■ Excerto do documento:
Não há nada melhor do que percorrer o nosso belo país e descobrir os seus recantos, encantos e singularidades. Cada viagem é uma descoberta e nesta convidamo-lo a rumar até ao arquipélago dos Açores, mais concretamente até à ilha Terceira, onde se ergue a majestosa cidade de Angra do Heroísmo. Com o seu nome gravado na história de Portugal, a cidade açoriana foi, entre os séculos XV e XVI, um porto de escala obrigatória das frotas de África e das Índias, centrado na prestação de serviços de reabastecimento e reaparelhamento das embarcações carregadas de mercadorias e valores. Assim, foi em grande parte a partir do seu porto, o único natural e com alguma dimensão existente no arquipélago, que a povoação angrense se desenvolveu, tendo sido, em 1534, a primeira do arquipélago a ser elevada à condição de cidade.

Angra do Heroísmo – Património da Humanidade há 40 anos
Entreposto de gentes, gostos e culturas das carreiras dos Descobrimentos, na cidade de Angra do Heroísmo estão vinculadas as marcas de um tempo que ainda hoje é percetível, sendo uma referência cultural e histórica. Detentora de um património único do ponto de vista arquitetónico e paisagístico, Angra do Heroísmo está classificada como Património Mundial pela UNESCO, desde 1983, tendo sido a primeira cidade portuguesa a obter este título. José Álamo Meneses reconhece que a história de Portugal que, muitas vezes, teve Angra do Heroísmo como epicentro, deram ao Património Mundial da Humanidade um contributo meritório que se veio a traduzir no seu inevitável reconhecimento universal. “Esta é uma classificação que se funda, essencialmente, no papel histórico da cidade enquanto ponto essencial na ligação entre a Europa e os novos mundos que foram sendo abertos com a expansão europeia. Ao contrário do que acontece na grande maioria dos casos, em que é classificado um determinado edifício ou monumento pelo seu valor estético, ou histórico, em Angra do Heroísmo está classificado um conjunto, uma parte da cidade que corresponde à zona que esteve expressamente envolvida neste papel de ‘base naval’”. E é exatamente aqui que reside a sua singularidade.

■ Tarefas a realizar:
1. Transcreva do texto sobre Angra do Heroísmo o trecho que vai de "Não há nada" até "condição de cidade.".
2. Com base no texto sobre Angra do Heroísmo, responda:
(a) Em que ilha dos Açores se situa a cidade?
(b) Em que ano foi elevada à condição de cidade?
(c) Desde que ano está classificada como Património Mundial pela UNESCO?

■ Dados fornecidos:
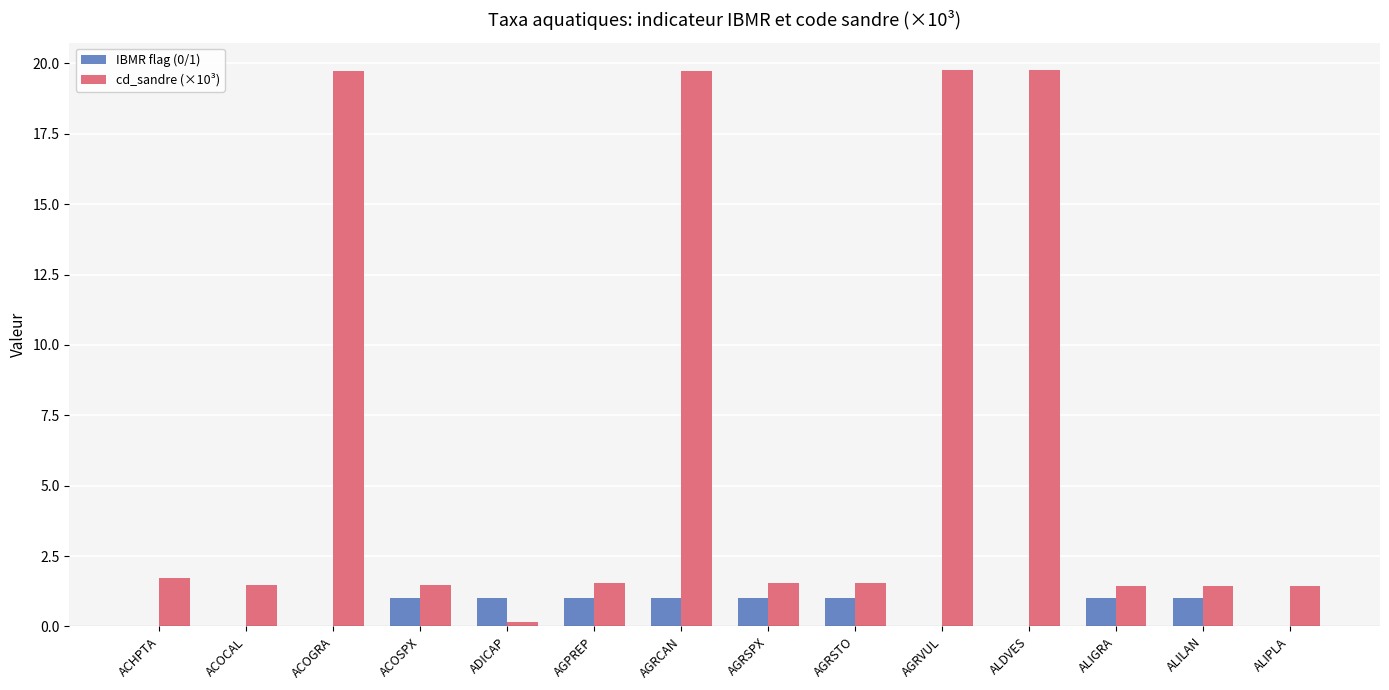

Are the bars horizontal?

No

■ Respostas por tarefa:
1.
Não há nada melhor do que percorrer o nosso belo país e descobrir os seus recantos, encantos e singularidades. Cada viagem é uma descoberta e nesta convidamo-lo a rumar até ao arquipélago dos Açores, mais concretamente até à ilha Terceira, onde se ergue a majestosa cidade de Angra do Heroísmo. Com o seu nome gravado na história de Portugal, a cidade açoriana foi, entre os séculos XV e XVI, um porto de escala obrigatória das frotas de África e das Índias, centrado na prestação de serviços de reabastecimento e reaparelhamento das embarcações carregadas de mercadorias e valores. Assim, foi em grande parte a partir do seu porto, o único natural e com alguma dimensão existente no arquipélago, que a povoação angrense se desenvolveu, tendo sido, em 1534, a primeira do arquipélago a ser elevada à condição de cidade.

2.
(a) Na ilha Terceira.
(b) Em 1534.
(c) Desde 1983.